The self-employed in South Korea borrowed a whopping 120 trillion won to maintain their business last year. This shows that the continued restriction and ban on operation led to a drastic decrease in sales and many self-employed people are barely holding their business together with loans to cover losses. As the compensation for loss act pursued by both the ruling and opposition parties to compensate for damage on business operation due to the government measures was not passed by the National Assembly in April, only more discontent has grown among the self-employed.
According to the Bank of Korea, the loans taken out by 2,384,000 self-employed people across the nation amounted to 803.5 trillion won as of the end of last year, up 118.6 trillion won compared to a year earlier. The increase is almost double the previous year’s increase of 60.6 trillion won, which means 44 percent of 5.42 million self-employed people have an average debt of 337 million won. The self-employed people who were granted loans for the first time last year borrowed 125.8 trillion won. The actual debt burden should be bigger than the statistics, as those especially marginalized and having difficulties paying rent and electricity bills often turn to illegal lenders.

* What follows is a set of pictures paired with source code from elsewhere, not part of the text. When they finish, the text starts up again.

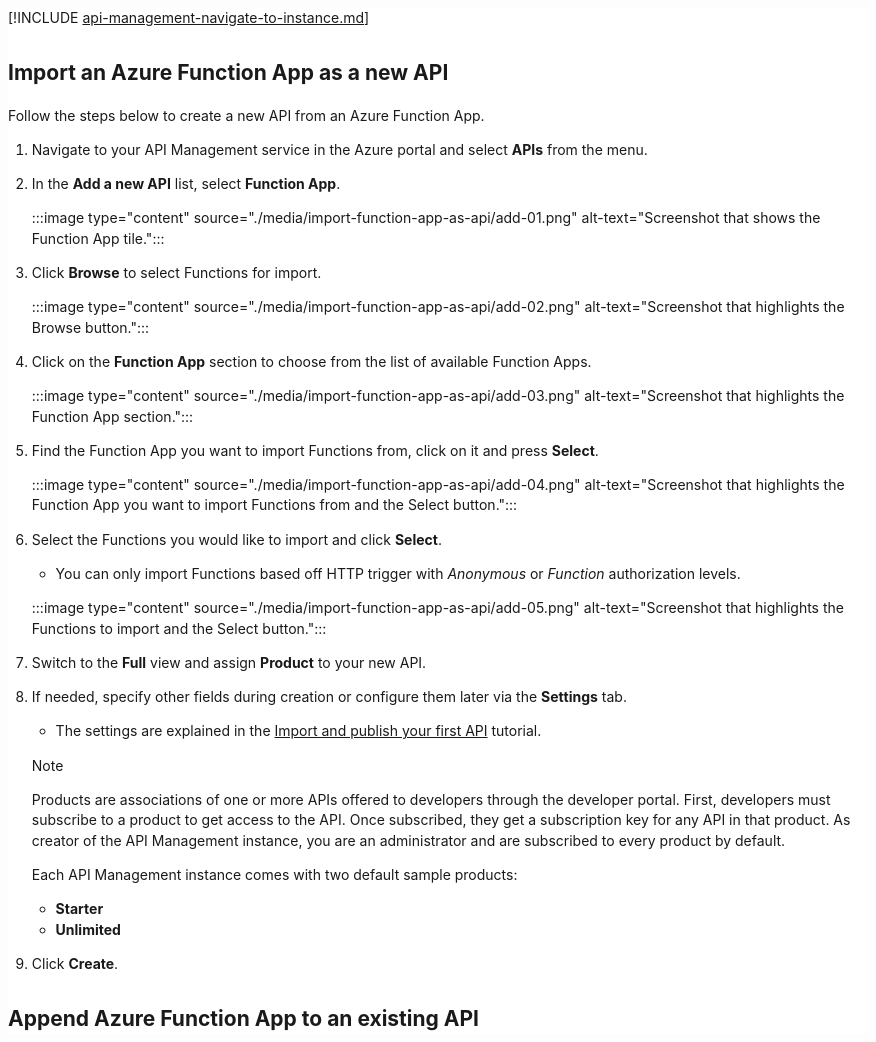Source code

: [!INCLUDE [api-management-navigate-to-instance.md](../../includes/api-management-navigate-to-instance.md)]

## <a name="add-new-api-from-azure-function-app"></a> Import an Azure Function App as a new API

Follow the steps below to create a new API from an Azure Function App.

1. Navigate to your API Management service in the Azure portal and select **APIs** from the menu.

2. In the **Add a new API** list, select **Function App**.

    :::image type="content" source="./media/import-function-app-as-api/add-01.png" alt-text="Screenshot that shows the Function App tile.":::

3. Click **Browse** to select Functions for import.

    :::image type="content" source="./media/import-function-app-as-api/add-02.png" alt-text="Screenshot that highlights the Browse button.":::

4. Click on the **Function App** section to choose from the list of available Function Apps.

    :::image type="content" source="./media/import-function-app-as-api/add-03.png" alt-text="Screenshot that highlights the Function App section.":::

5. Find the Function App you want to import Functions from, click on it and press **Select**.

    :::image type="content" source="./media/import-function-app-as-api/add-04.png" alt-text="Screenshot that highlights the Function App you want to import Functions from and the Select button.":::

6. Select the Functions you would like to import and click **Select**.
    * You can only import Functions based off HTTP trigger with *Anonymous* or *Function* authorization levels.

    :::image type="content" source="./media/import-function-app-as-api/add-05.png" alt-text="Screenshot that highlights the Functions to import and the Select button.":::

7. Switch to the **Full** view and assign **Product** to your new API. 
8. If needed, specify other fields during creation or configure them later via the **Settings** tab. 
    * The settings are explained in the [Import and publish your first API](import-and-publish.md#import-and-publish-a-backend-api) tutorial.

    >[!NOTE]
    > Products are associations of one or more APIs offered to developers through the developer portal. First, developers must subscribe to a product to get access to the API. Once subscribed, they get a subscription key for any API in that product. As creator of the API Management instance, you are an administrator and are subscribed to every product by default.
    >
    > Each API Management instance comes with two default sample products:
    > - **Starter**
    > - **Unlimited**

9. Click **Create**.

## <a name="append-azure-function-app-to-api"></a> Append Azure Function App to an existing API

Amid the situation, the act for compensation for self-employed people’s loss, which garnered expectations from the self-employed, failed to be passed at the provisional session of the National Assembly in April and was postponed to the next month. There were controversies about the legislation of compensation for loss as a result of COVID-19 and other matters of similar nature, but both the ruling and opposition parties showed their determination for legislation, heightening self-employed people’s expectations. However, as there were disagreements among the two parties and the government right before the bill’s passage, it did not get past the Standing Committee of the National Assembly. The self-employed got their hopes up only to be disappointed later.
The parties are blaming each other for the failed passage of the bill. The Democratic Party of Korea blamed the opposition party, saying that the opposition refused to pass the bill while the People Power Party criticized the ruling party’s determination for enactment saying that the Democratic Party was passive to pass the bill.
Most public agree that appropriate compensation should be given to the self-employed who suffered loss from the government’s enforcement actions during the pandemic. Additionally, as the political circles got people’s expectations high as if the bill were to be introduced any time soon, the ruling and opposition parties should pass the compensation for the loss act based on bipartisan agreement. However, there should be sufficient examination about whether all compensations will be provided in accordance with the law, rather than grants, and if there are enough safety measures to prevent adverse effects, such as high government deficit. In particular, the retroactive application of the act, which is demanded by the newly-elected members of the ruling and opposition parties, should not be enforced as it has the issue of duplicate payment and incurs a huge fiscal burden.